Nathan, the chap who curates the valuable blog Flowing Data, offers up a bit of hope for journalists who are worried about their employment futures and yet have invested in learning methods of data analysis. When thinking about re-inventing ourselves, consider the phrase “data scientist.”
Rise of the Data Scientist
As we've all read by now, Google's chief economist Hal Varian commented in January that the next sexy job in the next 10 years would be statisticians. Obviously, I whole-heartedly agree. Heck, I'd go a step further and say they're sexy now – mentally and physically.
However, if you went on to read the rest of Varian's interview, you'd know that by statisticians, he actually meant it as a general title for someone who is able to extract information from large datasets and then present something of use to non-data experts.
Sexy Skills of Data Geeks
As a follow up to Varian's now-popular quote among data fans, Michael Discroll of Dataspora, discusses the three sexy skills of data geeks. I won't rehash the post, but here are the three skills that Michael highlights:
- Statistics – traditional analysis you're used to thinking about
- Data Munging – parsing, scraping, and formatting data
- Visualization – graphs, tools, etc.
Oh, but there's more…
These skills actually fit tightly with Ben Fry's dissertation on Computational Information Design (2004). However, Fry takes it a step further and argues for an entirely new field that combines the skills and talents from often disjoint areas of expertise:
- Computer Science – acquire and parse data
- Mathematics, Statistics, & Data Mining – filter and mine
- Graphic Design – represent and refine
- Infovis and Human-Computer Interaction (HCI) – interaction
And after two years of highlighting visualization on FlowingData, it seems collaborations between the fields are growing more common, but more importantly, computational information design edges closer to reality. We're seeing data scientists – people who can do it all – emerge from the rest of the pack.
Advantages of the Data Scientist
Think about all the visualization stuff you've been most impressed with or the groups that always seem to put out the best work. Martin Wattenberg. Stamen Design. Jonathan Harris. Golan Levin. Sep Kamvar. Why is their work always of such high quality? Because they're not just students of computer science, math, statistics, or graphic design.

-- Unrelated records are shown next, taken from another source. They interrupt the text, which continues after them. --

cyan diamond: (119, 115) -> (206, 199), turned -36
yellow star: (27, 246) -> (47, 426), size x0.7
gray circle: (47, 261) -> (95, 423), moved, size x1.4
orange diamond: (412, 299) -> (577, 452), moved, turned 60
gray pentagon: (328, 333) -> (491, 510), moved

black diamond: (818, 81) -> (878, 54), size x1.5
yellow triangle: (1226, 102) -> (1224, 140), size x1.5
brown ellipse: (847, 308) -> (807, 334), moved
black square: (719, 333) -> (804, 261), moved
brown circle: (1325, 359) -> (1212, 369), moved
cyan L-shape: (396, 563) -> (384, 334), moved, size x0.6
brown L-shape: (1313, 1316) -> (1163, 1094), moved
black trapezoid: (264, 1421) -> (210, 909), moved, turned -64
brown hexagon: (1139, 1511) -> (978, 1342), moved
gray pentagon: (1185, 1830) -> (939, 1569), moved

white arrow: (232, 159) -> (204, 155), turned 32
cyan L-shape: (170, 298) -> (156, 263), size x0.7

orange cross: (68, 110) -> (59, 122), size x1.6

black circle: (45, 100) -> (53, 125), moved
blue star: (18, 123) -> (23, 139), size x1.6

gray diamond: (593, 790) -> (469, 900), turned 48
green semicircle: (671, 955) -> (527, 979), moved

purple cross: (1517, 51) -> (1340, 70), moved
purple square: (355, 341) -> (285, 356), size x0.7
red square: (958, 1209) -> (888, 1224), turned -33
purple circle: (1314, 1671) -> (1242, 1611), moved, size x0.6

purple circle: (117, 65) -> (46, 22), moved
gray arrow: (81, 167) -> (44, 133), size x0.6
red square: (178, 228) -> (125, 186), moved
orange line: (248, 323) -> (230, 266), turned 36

They have a combination of skills that not just makes independent work easier and quicker; it makes collaboration more exciting and opens up possibilities in what can be done. Oftentimes, visualization projects are disjoint processes and involve a lot of waiting. Maybe a statistician is waiting for data from a computer scientist; or a graphic designer is waiting for results from an analyst; or an HCI specialist is waiting for layouts from a graphic designer.
Let's say you have several data scientists working together though. There's going to be less waiting and the communication gaps between the fields are tightened.
How often have we seen a visualization tool that held an excellent concept and looked great on paper but lacked the touch of HCI, which made it hard to use and in turn no one gave it a chance? How many important (and interesting) analyses have we missed because certain ideas could not be communicated clearly? The data scientist can solve your troubles.
An Application
This need for data scientists is quite evident in business applications where educated decisions need to be made swiftly. A delayed decision could mean lost opportunity and profit. Terabytes of data are coming in whether it be from websites or from sales across the country, but in an area where Excel is the tool of choice (or force), there are limitations, hence all the tools, applications, and consultancies to help out. This of course applies to areas outside of business as well.
Learn and Prosper
Even if you're not into visualization, you're going to need at least a subset of the skills that Fry highlights if you want to seriously mess with data. Statisticians should know APIs, databases, and how to scrape data; designers should learn to do things programmatically; and computer scientists should know how to analyze and find meaning in data.
Basically, the more you learn, the more you can do, and the higher in demand you will be as the amount of data grows and the more people want to make use of it.